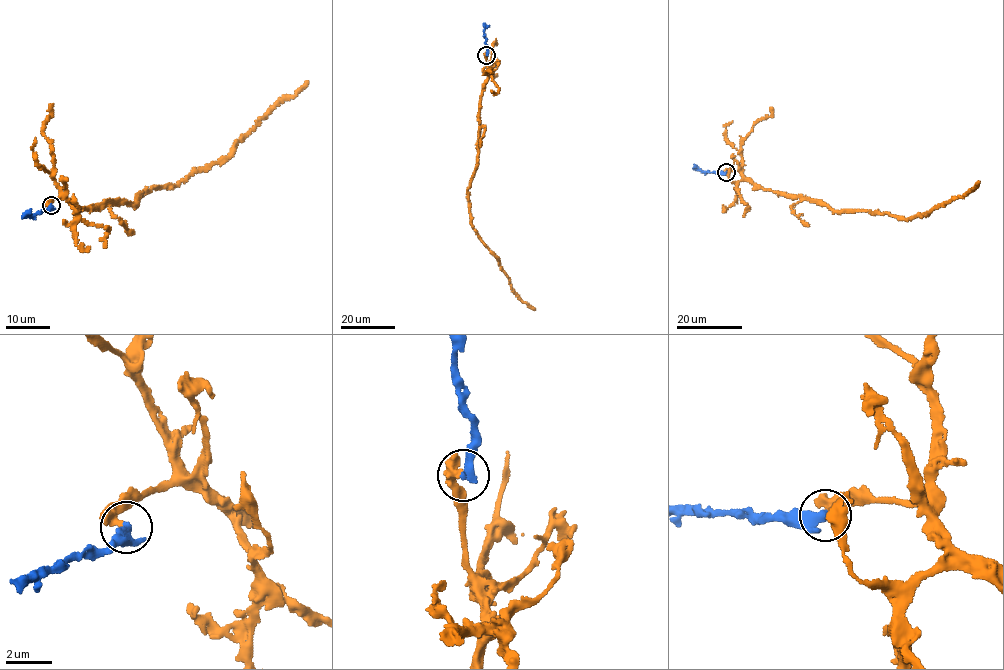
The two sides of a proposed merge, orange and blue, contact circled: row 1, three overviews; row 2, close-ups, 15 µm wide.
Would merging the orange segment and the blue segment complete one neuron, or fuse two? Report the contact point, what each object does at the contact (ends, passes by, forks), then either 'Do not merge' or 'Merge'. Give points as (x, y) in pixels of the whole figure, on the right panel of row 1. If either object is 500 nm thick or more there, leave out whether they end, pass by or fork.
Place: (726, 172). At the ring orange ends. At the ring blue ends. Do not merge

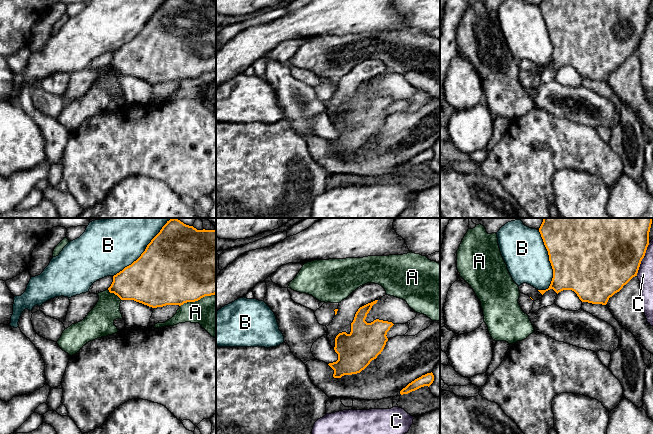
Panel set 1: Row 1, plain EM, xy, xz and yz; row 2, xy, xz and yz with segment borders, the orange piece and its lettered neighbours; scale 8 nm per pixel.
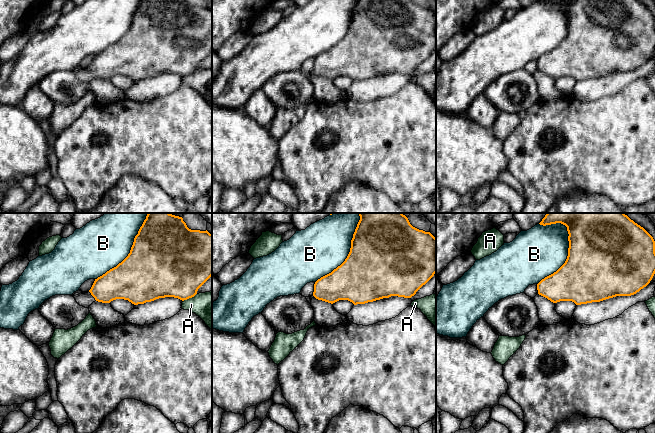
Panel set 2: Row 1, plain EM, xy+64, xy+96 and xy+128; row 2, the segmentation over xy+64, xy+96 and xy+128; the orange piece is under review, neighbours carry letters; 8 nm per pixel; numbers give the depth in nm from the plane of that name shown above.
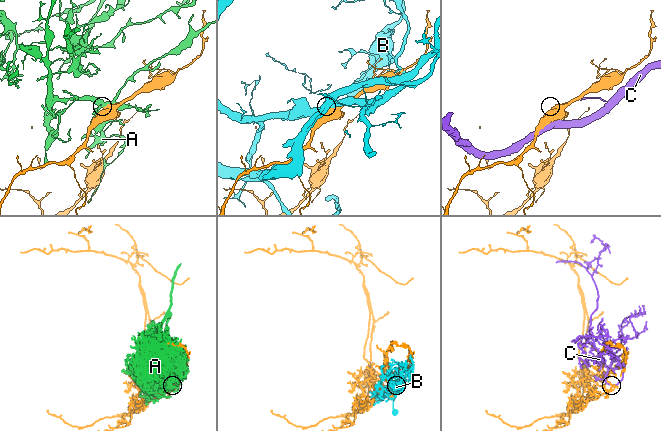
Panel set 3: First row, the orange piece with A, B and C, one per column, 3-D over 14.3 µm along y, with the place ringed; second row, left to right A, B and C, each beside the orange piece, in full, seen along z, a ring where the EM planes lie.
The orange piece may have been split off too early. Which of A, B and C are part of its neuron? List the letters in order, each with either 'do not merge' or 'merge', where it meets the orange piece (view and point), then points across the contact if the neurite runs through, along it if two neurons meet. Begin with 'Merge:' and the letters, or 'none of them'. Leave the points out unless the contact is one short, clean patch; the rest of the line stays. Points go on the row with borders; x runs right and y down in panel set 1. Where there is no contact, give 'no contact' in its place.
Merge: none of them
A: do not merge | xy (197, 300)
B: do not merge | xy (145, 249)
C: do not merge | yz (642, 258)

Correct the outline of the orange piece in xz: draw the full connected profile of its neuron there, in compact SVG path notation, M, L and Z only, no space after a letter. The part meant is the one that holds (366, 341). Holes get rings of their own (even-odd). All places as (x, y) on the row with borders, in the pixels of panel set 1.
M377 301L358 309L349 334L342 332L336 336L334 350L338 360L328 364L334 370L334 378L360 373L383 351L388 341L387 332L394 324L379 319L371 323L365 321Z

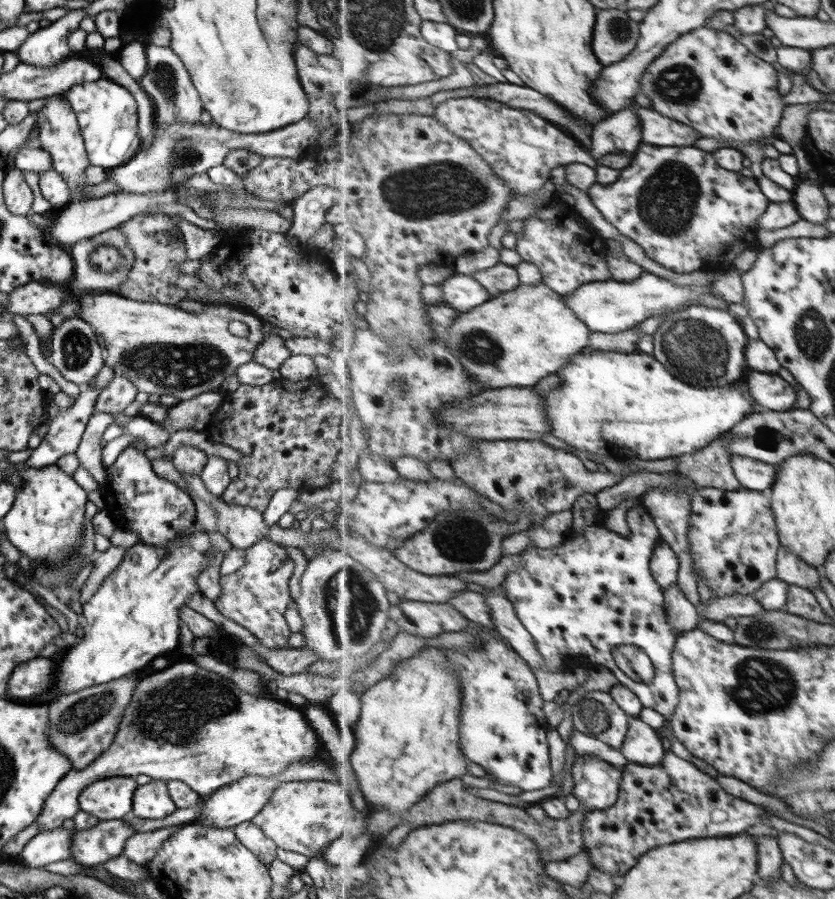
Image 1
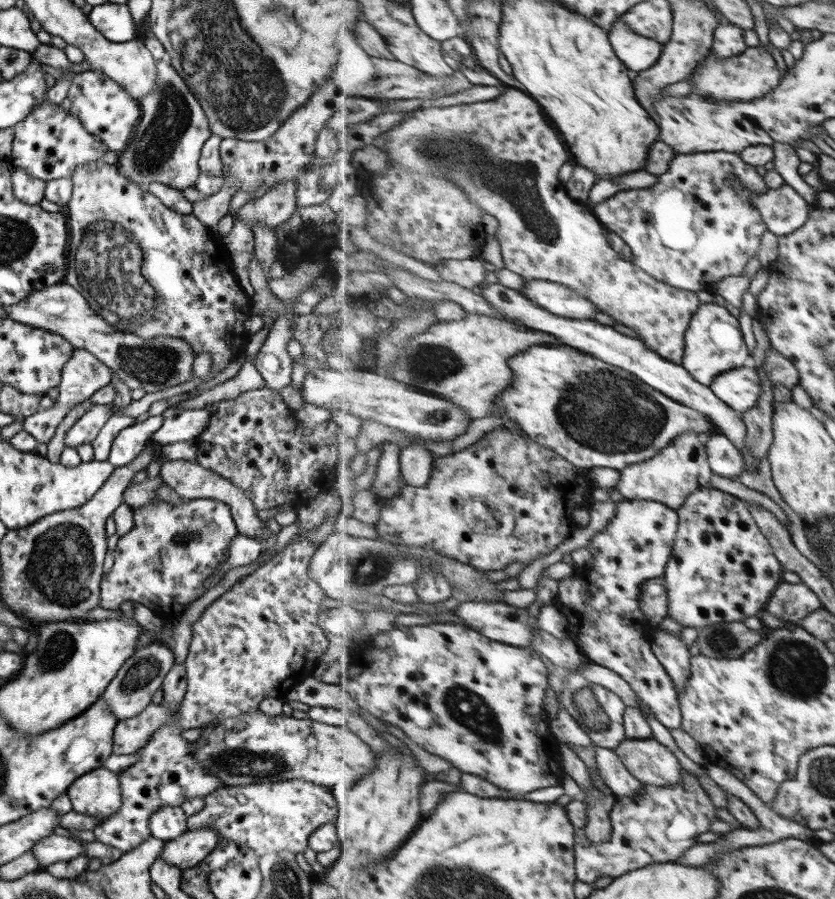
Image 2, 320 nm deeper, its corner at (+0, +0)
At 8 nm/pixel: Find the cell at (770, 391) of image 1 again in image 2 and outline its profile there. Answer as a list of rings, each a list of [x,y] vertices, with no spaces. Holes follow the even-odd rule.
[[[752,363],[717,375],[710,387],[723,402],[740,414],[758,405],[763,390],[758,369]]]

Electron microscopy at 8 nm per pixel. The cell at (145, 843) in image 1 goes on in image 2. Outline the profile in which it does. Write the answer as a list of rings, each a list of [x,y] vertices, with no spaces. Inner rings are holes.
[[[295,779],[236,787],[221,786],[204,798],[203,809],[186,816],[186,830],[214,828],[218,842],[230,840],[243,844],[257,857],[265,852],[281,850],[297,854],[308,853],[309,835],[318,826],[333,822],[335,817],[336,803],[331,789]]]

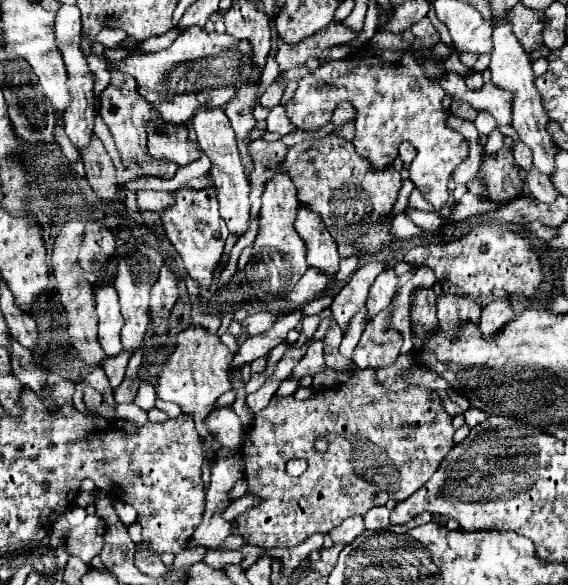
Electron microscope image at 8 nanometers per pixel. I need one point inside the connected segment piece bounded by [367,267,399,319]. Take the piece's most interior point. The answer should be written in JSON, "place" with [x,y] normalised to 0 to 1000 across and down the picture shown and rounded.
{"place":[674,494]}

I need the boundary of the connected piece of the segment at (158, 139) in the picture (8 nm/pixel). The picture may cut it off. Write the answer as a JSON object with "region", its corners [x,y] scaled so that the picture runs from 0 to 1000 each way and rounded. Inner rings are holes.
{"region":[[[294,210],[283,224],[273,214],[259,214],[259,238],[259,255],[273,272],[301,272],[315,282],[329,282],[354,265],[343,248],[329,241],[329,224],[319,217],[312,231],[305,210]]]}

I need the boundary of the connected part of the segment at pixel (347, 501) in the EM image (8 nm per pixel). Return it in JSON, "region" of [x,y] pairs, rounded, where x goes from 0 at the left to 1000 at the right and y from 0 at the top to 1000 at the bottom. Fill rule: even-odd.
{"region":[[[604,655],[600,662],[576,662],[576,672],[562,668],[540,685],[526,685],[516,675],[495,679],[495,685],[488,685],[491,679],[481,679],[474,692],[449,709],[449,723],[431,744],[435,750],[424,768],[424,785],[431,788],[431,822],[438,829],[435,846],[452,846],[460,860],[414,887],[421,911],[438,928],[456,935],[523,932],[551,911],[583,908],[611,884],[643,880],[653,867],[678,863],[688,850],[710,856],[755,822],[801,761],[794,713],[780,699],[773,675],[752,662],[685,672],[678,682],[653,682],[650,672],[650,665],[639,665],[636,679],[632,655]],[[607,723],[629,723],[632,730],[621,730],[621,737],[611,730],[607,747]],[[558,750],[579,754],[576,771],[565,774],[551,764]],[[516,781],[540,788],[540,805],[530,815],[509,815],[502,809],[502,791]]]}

▸ **TASK BRIEF**: Text only, no pictures: copy every entry exactly.

▸ **ANSWER**:
The two sides of a proposed merge, orange and blue, contact circled: row 1, three overviews; row 2, close-ups, 15 µm wide.
Would merging the orange segment and the blue segment complete one neuron, or fuse two? Report the contact point, what each object does at the contact (ends, passes by, forks), then either 'Do not merge' or 'Merge'. Give points as (x, y) in pixels of the whole figure, on the right panel of row 1. If either object is 500 nm thick or more there, leave out whether they end, pass by or fork.
Place: (726, 172). At the ring orange ends. At the ring blue ends. Do not merge

Panel set 1: Row 1, plain EM, xy, xz and yz; row 2, xy, xz and yz with segment borders, the orange piece and its lettered neighbours; scale 8 nm per pixel.
Panel set 2: Row 1, plain EM, xy+64, xy+96 and xy+128; row 2, the segmentation over xy+64, xy+96 and xy+128; the orange piece is under review, neighbours carry letters; 8 nm per pixel; numbers give the depth in nm from the plane of that name shown above.
Panel set 3: First row, the orange piece with A, B and C, one per column, 3-D over 14.3 µm along y, with the place ringed; second row, left to right A, B and C, each beside the orange piece, in full, seen along z, a ring where the EM planes lie.
The orange piece may have been split off too early. Which of A, B and C are part of its neuron? List the letters in order, each with either 'do not merge' or 'merge', where it meets the orange piece (view and point), then points across the contact if the neurite runs through, along it if two neurons meet. Begin with 'Merge:' and the letters, or 'none of them'. Leave the points out unless the contact is one short, clean patch; the rest of the line stays. Points go on the row with borders; x runs right and y down in panel set 1. Where there is no contact, give 'no contact' in its place.
Merge: none of them
A: do not merge | xy (197, 300)
B: do not merge | xy (145, 249)
C: do not merge | yz (642, 258)

Correct the outline of the orange piece in xz: draw the full connected profile of its neuron there, in compact SVG path notation, M, L and Z only, no space after a letter. The part meant is the one that holds (366, 341). Holes get rings of their own (even-odd). All places as (x, y) on the row with borders, in the pixels of panel set 1.
M377 301L358 309L349 334L342 332L336 336L334 350L338 360L328 364L334 370L334 378L360 373L383 351L388 341L387 332L394 324L379 319L371 323L365 321Z

Image 1
Image 2, 320 nm deeper, its corner at (+0, +0)
At 8 nm/pixel: Find the cell at (770, 391) of image 1 again in image 2 and outline its profile there. Answer as a list of rings, each a list of [x,y] vertices, with no spaces. Holes follow the even-odd rule.
[[[752,363],[717,375],[710,387],[723,402],[740,414],[758,405],[763,390],[758,369]]]

Electron microscopy at 8 nm per pixel. The cell at (145, 843) in image 1 goes on in image 2. Outline the profile in which it does. Write the answer as a list of rings, each a list of [x,y] vertices, with no spaces. Inner rings are holes.
[[[295,779],[236,787],[221,786],[204,798],[203,809],[186,816],[186,830],[214,828],[218,842],[230,840],[243,844],[257,857],[265,852],[281,850],[297,854],[308,853],[309,835],[318,826],[333,822],[335,817],[336,803],[331,789]]]

Electron microscope image at 8 nanometers per pixel. I need one point inside the connected segment piece bounded by [367,267,399,319]. Take the piece's most interior point. The answer should be written in JSON, "place" with [x,y] normalised to 0 to 1000 across and down the picture shown and rounded.
{"place":[674,494]}

I need the boundary of the connected piece of the segment at (158, 139) in the picture (8 nm/pixel). The picture may cut it off. Write the answer as a JSON object with "region", its corners [x,y] scaled so that the picture runs from 0 to 1000 each way and rounded. Inner rings are holes.
{"region":[[[294,210],[283,224],[273,214],[259,214],[259,238],[259,255],[273,272],[301,272],[315,282],[329,282],[354,265],[343,248],[329,241],[329,224],[319,217],[312,231],[305,210]]]}

I need the boundary of the connected part of the segment at pixel (347, 501) in the EM image (8 nm per pixel). Return it in JSON, "region" of [x,y] pairs, rounded, where x goes from 0 at the left to 1000 at the right and y from 0 at the top to 1000 at the bottom. Fill rule: even-odd.
{"region":[[[604,655],[600,662],[576,662],[576,672],[562,668],[540,685],[526,685],[516,675],[495,679],[495,685],[488,685],[491,679],[481,679],[474,692],[449,709],[449,723],[431,744],[435,750],[424,768],[424,785],[431,788],[431,822],[438,829],[435,846],[452,846],[460,860],[414,887],[421,911],[438,928],[456,935],[523,932],[551,911],[583,908],[611,884],[643,880],[653,867],[678,863],[688,850],[710,856],[755,822],[801,761],[794,713],[780,699],[773,675],[752,662],[685,672],[678,682],[653,682],[650,672],[650,665],[639,665],[636,679],[632,655]],[[607,723],[629,723],[632,730],[621,730],[621,737],[611,730],[607,747]],[[558,750],[579,754],[576,771],[565,774],[551,764]],[[516,781],[540,788],[540,805],[530,815],[509,815],[502,809],[502,791]]]}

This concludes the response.